■ 练习题:
1. 请将阅读材料中以“运行以下指令建立运行环境”开头的段落改写为要点列表，并保留主要信息。
2. 把阅读材料中的句子“安装指定版本Tensorflow,代码支持的是1.2的版本”译成英文。

■ 阅读材料:
::::

在anaconda虚拟环境安装cuda8.0

conda install cudatoolkit=8.0 -c https://mirrors.tuna.tsinghua.edu.cn/anaconda/pkgs/free/linux-64/

在anaconda虚拟环境安装cudnn

conda install cudnn=7.0.5 -c https://mirrors.tuna.tsinghua.edu.cn/anaconda/pkgs/main/linux-64/

参考ubuntu利用conda创建虚拟环境,并安装cuda cudnn pytorch

一、Anaconda

官网下载地址
环境迁移
Anaconda入门使用指南
推荐版本 Anaconda 5.2 For Linux Installer
Python 3.6 version

  • 将下载文件夹中的脚本文件.sh移动到指定文件夹路径中,在当前文件夹运行

bash ./Anaconda3-5.0.0-Linux-x86_64.sh

询问是否把anaconda的bin添加到用户的环境变量中,选择yes!安装完成。

  • 运行以下指令建立运行环境,tensorflow为环境名称,可以自己指定。

conda create -n tensorflow python=3.6

  • 激活conda环境,tensorflow为环境名称

source activate tensorflow

  • 在tensorflow环境查看tensorflow版本的命令

Python
import tensorflow as tf
tf.version

  • 在tensorflow环境查看已安装的包

conda list

  • 在tensorflow环境安装如 matplotlib包

conda install matplotlib

  • 在tensorflow环境更新如 matplotlib包

conda update matplotlib

  • 在tensorflow环境删除如 matplotlib包

conda remove matplotlib

  • conda中安装cuda
conda install cudatoolkit=8.0 -c https://mirrors.tuna.tsinghua.edu.cn/anaconda/pkgs/free/linux-64/
conda install cudnn=7.0.5 -c https://mirrors.tuna.tsinghua.edu.cn/anaconda/pkgs/main/linux-64/

ubuntu利用conda创建虚拟环境,并安装cuda,cudnn,pytorch

二、TensorFlow

  • Anaconda 镜像使用帮助,TUNA 还提供了 Anaconda 仓库的镜像,运行以下命令:

conda config --add channels https://mirrors.tuna.tsinghua.edu.cn/anaconda/pkgs/free/
conda config --add channels https://mirrors.tuna.tsinghua.edu.cn/anaconda/pkgs/main/
conda config --set show_channel_urls yes

  • TensorFlow 镜像使用帮助
    TensorFlow 镜像
  • CUDA 8.0下载地址
    CUDA8.0

运行Demo

配置参考

  • 安装指定版本Tensorflow,代码支持的是1.2的版本

pip install -I tensorflow==1.2.1

  • 下载tf-faster-rcnn代码

git clone https://github.com/endernewton/tf-faster-rcnn.git

Git和GitHub环境的搭建
ubuntu使用Github

基于CPU版本运行Demo

  • 修改tf-faster-rcnn/lib/model/nms_wrapper.py
from model.config import cfg 
#from nms.gpu_nms 
import gpu_nms from nms.cpu_nms 
import cpu_nms 
def nms(dets, thresh, force_cpu=False): 
"""Dispatch to either CPU or GPU NMS implementations."""

::::

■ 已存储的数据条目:
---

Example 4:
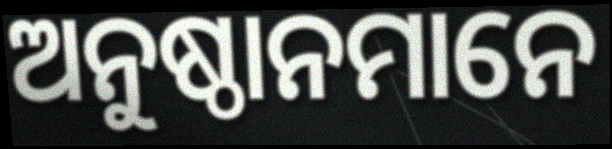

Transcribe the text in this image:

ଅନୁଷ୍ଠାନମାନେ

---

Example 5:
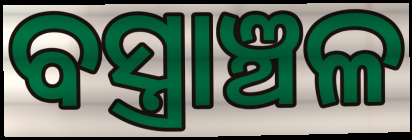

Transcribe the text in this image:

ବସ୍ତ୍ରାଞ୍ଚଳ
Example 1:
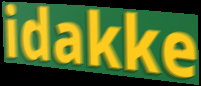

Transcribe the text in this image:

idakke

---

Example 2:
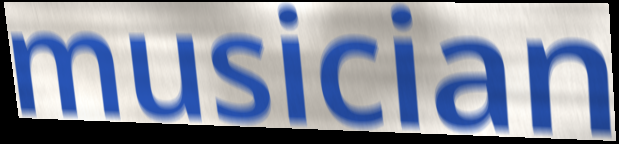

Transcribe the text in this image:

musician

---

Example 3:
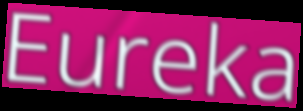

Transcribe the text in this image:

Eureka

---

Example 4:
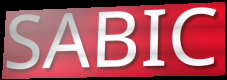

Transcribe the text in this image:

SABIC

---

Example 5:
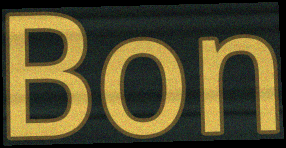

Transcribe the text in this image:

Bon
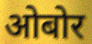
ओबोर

::::

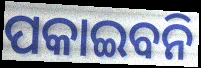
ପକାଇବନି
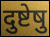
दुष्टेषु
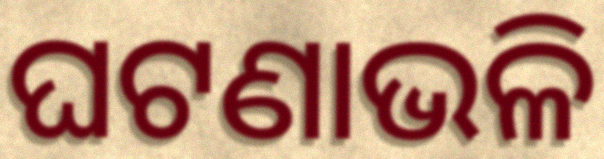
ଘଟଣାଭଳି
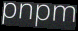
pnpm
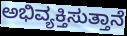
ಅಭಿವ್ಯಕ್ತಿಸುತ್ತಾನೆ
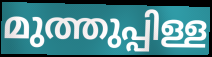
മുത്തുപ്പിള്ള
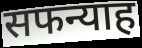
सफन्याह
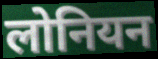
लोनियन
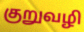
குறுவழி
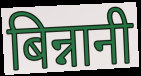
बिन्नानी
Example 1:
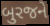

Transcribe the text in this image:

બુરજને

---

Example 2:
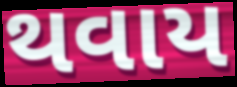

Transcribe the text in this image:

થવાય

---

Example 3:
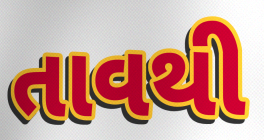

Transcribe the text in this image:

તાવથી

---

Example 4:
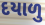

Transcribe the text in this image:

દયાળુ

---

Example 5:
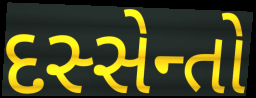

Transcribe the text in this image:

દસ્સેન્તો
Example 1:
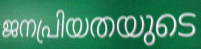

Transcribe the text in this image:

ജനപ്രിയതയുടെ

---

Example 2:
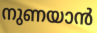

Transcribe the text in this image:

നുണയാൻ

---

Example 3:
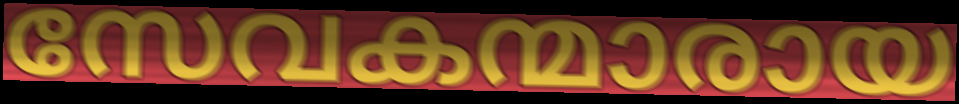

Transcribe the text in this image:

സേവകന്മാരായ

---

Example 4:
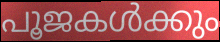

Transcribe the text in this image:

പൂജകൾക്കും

::::

■ 各题答案:
1.
- 用下面的指令建立运行环境
- 环境名称为tensorflow
- 环境名称可以自行指定

2. Install the specified version of TensorFlow; the code supports version 1.2.